D.C. mayor Muriel Bowser and the Department of Health made the announcement on Monday, April 13: “This…is necessary to protect the health, safety, and welfare of the District’s residents reducing the spread of COVID-19 by enabling District of Columbia residents registered as qualifying patients to obtain medical marijuana while also adhering to social distancing guidelines and the District of Columbia Stay at Home Order,” the emergency rulemaking reads.
The order ends 45 days after D.C.’s public health emergency regarding COVID-19 is lifted or on August 12.
D.C.’s seven medicinal cannabis dispensaries had been declared essential businesses during the pandemic. A March 30 report from the D.C. Health shows that the district has a total of 6,309 registered patients (3,447 male, 2,862 female) with the largest number between the ages of 31-42 (30%) and 21% between ages 43-54, 20% between 55-66, and 16% 67 or older. That means that 36% of D.C.’s medicinal cannabis patients are among the most vulnerable to COVID-19.
The rules regarding delivery and curbside pick-up are similar to those introduced by the Maryland Medical Cannabis Commission last month with some additional restrictions.
D.C. dispensaries are allowed to request electronic payment before delivery or pick-up, are allowed to say they only take electronic payments, and can “limit the areas to which the dispensary will deliver.” Dispensaries that will have curbside pick-up or allow patients to come to the front door of a dispensary to obtain cannabis must make sure transactions are “clearly captured on the dispensary’s video surveillance system.” If the dispensary cannot do this, then they cannot do curbside delivery or front door pick-up.
Dispensaries must also have a process for verifying a patients’ status before delivery and must keep a record of that patient information and delivery. Each dispensary can only have one vehicle delivering and a driver can only make up to 10 deliveries in one drive and the delivery vehicle cannot have more than $5,000 in cash or product in it at once. Its deliveries can only occur between 11 a.m. and 7 p.m. Dispensaries have to register the vehicles they will be using for delivering cannabis with the Health Department and drivers have to register as well. The vehicles have to have a GPS so that they are using the most direct delivery route. The vehicles used for deliveries cannot have any advertisements on them or anything else that shows they’re delivering cannabis.

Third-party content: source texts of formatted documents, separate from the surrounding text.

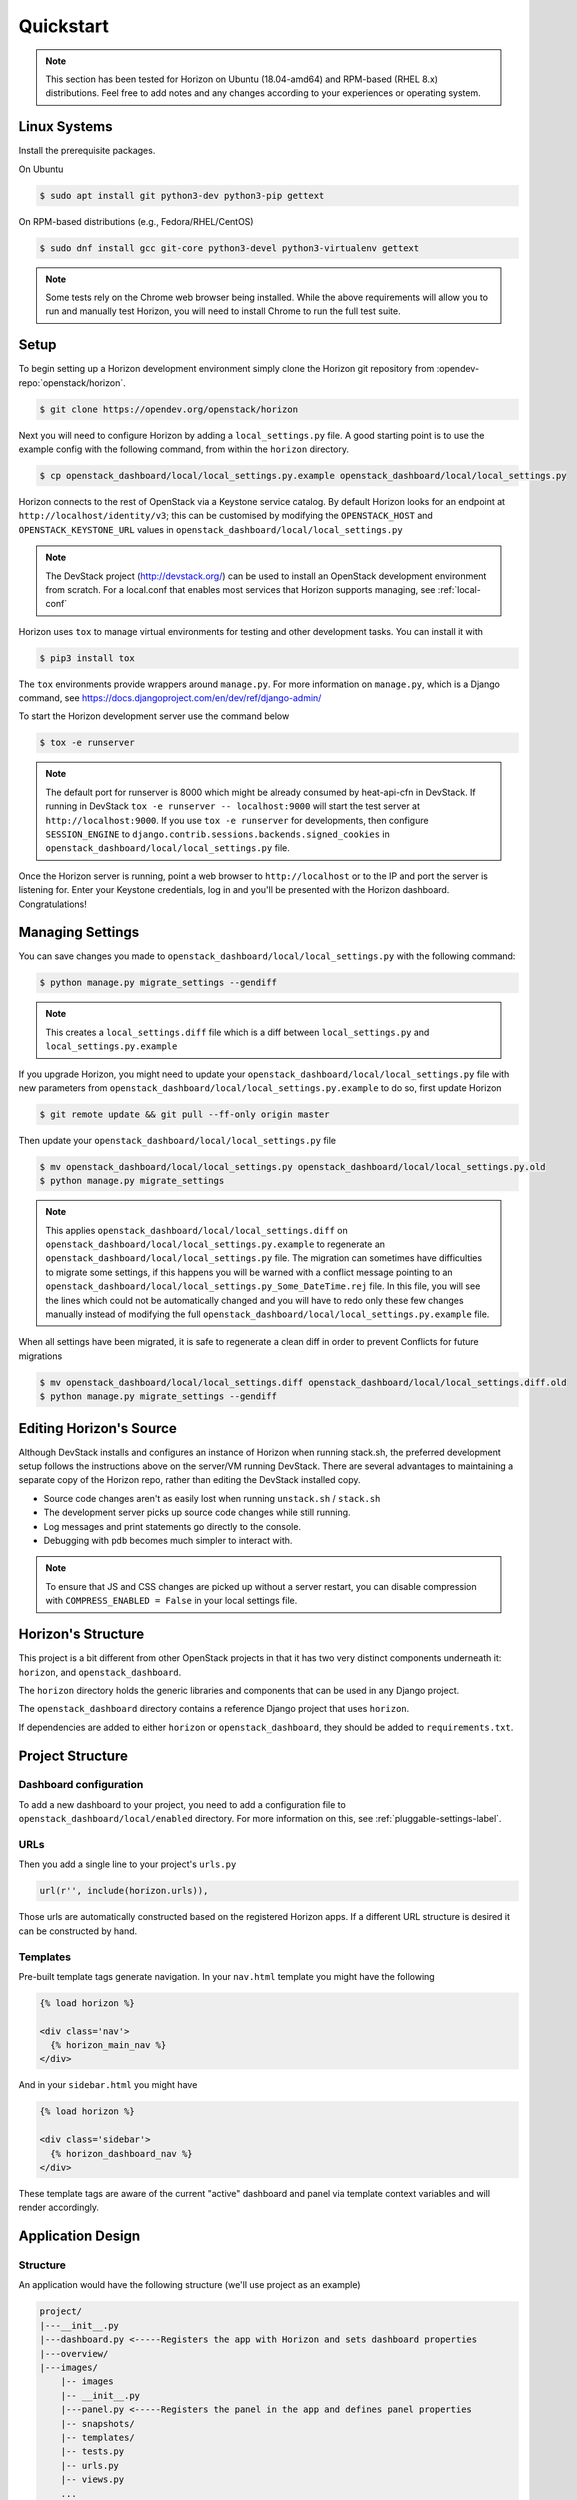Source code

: .. _quickstart:

==========
Quickstart
==========

..  Note ::

    This section has been tested for Horizon on Ubuntu (18.04-amd64) and
    RPM-based (RHEL 8.x) distributions. Feel free to add notes and any changes
    according to your experiences or operating system.

Linux Systems
=============

Install the prerequisite packages.

On Ubuntu

.. code-block:: console

    $ sudo apt install git python3-dev python3-pip gettext

On RPM-based distributions (e.g., Fedora/RHEL/CentOS)

.. code-block:: console

    $ sudo dnf install gcc git-core python3-devel python3-virtualenv gettext

.. note::

    Some tests rely on the Chrome web browser being installed. While the above
    requirements will allow you to run and manually test Horizon, you will
    need to install Chrome to run the full test suite.

Setup
=====

To begin setting up a Horizon development environment simply clone the Horizon
git repository from :opendev-repo:`openstack/horizon`.

.. code-block:: console

    $ git clone https://opendev.org/openstack/horizon

Next you will need to configure Horizon by adding a ``local_settings.py`` file.
A good starting point is to use the example config with the following command,
from within the ``horizon`` directory.

.. code-block:: console

    $ cp openstack_dashboard/local/local_settings.py.example openstack_dashboard/local/local_settings.py

Horizon connects to the rest of OpenStack via a Keystone service catalog. By
default Horizon looks for an endpoint at ``http://localhost/identity/v3``; this
can be customised by modifying the ``OPENSTACK_HOST`` and
``OPENSTACK_KEYSTONE_URL`` values in
``openstack_dashboard/local/local_settings.py``

.. note::

    The DevStack project (http://devstack.org/) can be used to install
    an OpenStack development environment from scratch. For a local.conf that
    enables most services that Horizon supports managing, see
    :ref:`local-conf`

Horizon uses ``tox`` to manage virtual environments for testing and other
development tasks. You can install it with

.. code-block:: console

    $ pip3 install tox

The ``tox`` environments provide wrappers around ``manage.py``. For more
information on ``manage.py``, which is a Django command, see
https://docs.djangoproject.com/en/dev/ref/django-admin/

To start the Horizon development server use the command below

.. code-block:: console

    $ tox -e runserver

.. note::

    The default port for runserver is 8000 which might be already consumed by
    heat-api-cfn in DevStack. If running in DevStack
    ``tox -e runserver -- localhost:9000`` will start the test server at
    ``http://localhost:9000``. If you use ``tox -e runserver`` for developments,
    then configure ``SESSION_ENGINE`` to
    ``django.contrib.sessions.backends.signed_cookies`` in
    ``openstack_dashboard/local/local_settings.py`` file.

Once the Horizon server is running, point a web browser to ``http://localhost``
or to the IP and port the server is listening for. Enter your Keystone
credentials, log in and you'll be presented with the Horizon dashboard.
Congratulations!

Managing Settings
=================

You can save changes you made to
``openstack_dashboard/local/local_settings.py`` with the following command:

.. code-block:: console

    $ python manage.py migrate_settings --gendiff

.. note::

    This creates a ``local_settings.diff`` file which is a diff between
    ``local_settings.py`` and ``local_settings.py.example``

If you upgrade Horizon, you might need to update your
``openstack_dashboard/local/local_settings.py`` file with new parameters from
``openstack_dashboard/local/local_settings.py.example`` to do so, first update
Horizon

.. code-block:: console

    $ git remote update && git pull --ff-only origin master

Then update your  ``openstack_dashboard/local/local_settings.py`` file

.. code-block:: console

    $ mv openstack_dashboard/local/local_settings.py openstack_dashboard/local/local_settings.py.old
    $ python manage.py migrate_settings

.. note::

    This applies ``openstack_dashboard/local/local_settings.diff`` on
    ``openstack_dashboard/local/local_settings.py.example`` to regenerate an
    ``openstack_dashboard/local/local_settings.py`` file.
    The migration can sometimes have difficulties to migrate some settings, if
    this happens you will be warned with a conflict message pointing to an
    ``openstack_dashboard/local/local_settings.py_Some_DateTime.rej`` file.
    In this file, you will see the lines which could not be automatically
    changed and you will have to redo only these few changes manually instead
    of modifying the full
    ``openstack_dashboard/local/local_settings.py.example`` file.

When all settings have been migrated, it is safe to regenerate a clean diff in
order to prevent Conflicts for future migrations

.. code-block:: console

    $ mv openstack_dashboard/local/local_settings.diff openstack_dashboard/local/local_settings.diff.old
    $ python manage.py migrate_settings --gendiff

Editing Horizon's Source
========================

Although DevStack installs and configures an instance of Horizon when running
stack.sh, the preferred development setup follows the instructions above on the
server/VM running DevStack. There are several advantages to maintaining a
separate copy of the Horizon repo, rather than editing the DevStack installed
copy.

- Source code changes aren't as easily lost when running ``unstack.sh`` /
  ``stack.sh``
- The development server picks up source code changes while still running.
- Log messages and print statements go directly to the console.
- Debugging with ``pdb`` becomes much simpler to interact with.

.. note::

  To ensure that JS and CSS changes are picked up without a server restart, you
  can disable compression with ``COMPRESS_ENABLED = False`` in your local
  settings file.

Horizon's Structure
===================

This project is a bit different from other OpenStack projects in that it has
two very distinct components underneath it: ``horizon``, and
``openstack_dashboard``.

The ``horizon`` directory holds the generic libraries and components that can
be used in any Django project.

The ``openstack_dashboard`` directory contains a reference Django project that
uses ``horizon``.

If dependencies are added to either ``horizon`` or ``openstack_dashboard``,
they should be added to ``requirements.txt``.

Project Structure
=================

Dashboard configuration
-----------------------

To add a new dashboard to your project, you need to add a configuration file to
``openstack_dashboard/local/enabled`` directory. For more information on this,
see :ref:`pluggable-settings-label`.

URLs
----

Then you add a single line to your project's ``urls.py``

.. code-block:: python

    url(r'', include(horizon.urls)),

Those urls are automatically constructed based on the registered Horizon apps.
If a different URL structure is desired it can be constructed by hand.

Templates
---------

Pre-built template tags generate navigation. In your ``nav.html``
template you might have the following

.. code-block:: htmldjango

    {% load horizon %}

    <div class='nav'>
      {% horizon_main_nav %}
    </div>

And in your ``sidebar.html`` you might have

.. code-block:: htmldjango

    {% load horizon %}

    <div class='sidebar'>
      {% horizon_dashboard_nav %}
    </div>

These template tags are aware of the current "active" dashboard and panel
via template context variables and will render accordingly.

Application Design
==================

Structure
---------

An application would have the following structure (we'll use project as
an example)

.. code-block:: console

    project/
    |---__init__.py
    |---dashboard.py <-----Registers the app with Horizon and sets dashboard properties
    |---overview/
    |---images/
        |-- images
        |-- __init__.py
        |---panel.py <-----Registers the panel in the app and defines panel properties
        |-- snapshots/
        |-- templates/
        |-- tests.py
        |-- urls.py
        |-- views.py
        ...
    ...

Dashboard Classes
-----------------

Inside of ``dashboard.py`` you would have a class definition and the
registration process

.. code-block:: python

    import horizon

    ....
    # ObjectStorePanels is an example for a PanelGroup
    # for panel classes in general, see below
    class ObjectStorePanels(horizon.PanelGroup):
        slug = "object_store"
        name = _("Object Store")
        panels = ('containers',)


    class Project(horizon.Dashboard):
        name = _("Project") # Appears in navigation
        slug = "project"    # Appears in URL
        # panels may be strings or refer to classes, such as
        # ObjectStorePanels
        panels = (BasePanels, NetworkPanels, ObjectStorePanels)
        default_panel = 'overview'
        ...

    horizon.register(Project)

Panel Classes
-------------

To connect a :class:`~horizon.Panel` with a :class:`~horizon.Dashboard` class
you register it in a ``panel.py`` file

.. code-block:: python

    import horizon

    from openstack_dashboard.dashboards.project import dashboard


    class Images(horizon.Panel):
        name = "Images"
        slug = 'images'
        permissions = ('openstack.roles.admin', 'openstack.service.image')
        policy_rules = (('endpoint', 'endpoint:rule'),)

    # You could also register your panel with another application's dashboard
    dashboard.Project.register(Images)

By default a :class:`~horizon.Panel` class looks for a ``urls.py`` file in the
same directory as ``panel.py`` to include in the rollup of url patterns from
panels to dashboards to Horizon, resulting in a wholly extensible, configurable
URL structure.

Policy rules are defined in ``horizon/openstack_dashboard/conf/``. Permissions
are inherited from Keystone and take either the form
'openstack.roles.role_name' or 'openstack.services.service_name' for the user's
roles in keystone and the services in their service catalog.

The ability to deliver provided by the emergency rulemaking is something that those in the medicinal cannabis industry in D.C. have wanted long before COVID-19. Namely, delivery allows medicinal dispensaries to employ the same distribution system that pre-COVID-19, was only afforded to the district’s gray market cannabis gifting/delivering. It is likely a first step toward allowing medicinal cannabis delivery in D.C. all of the time.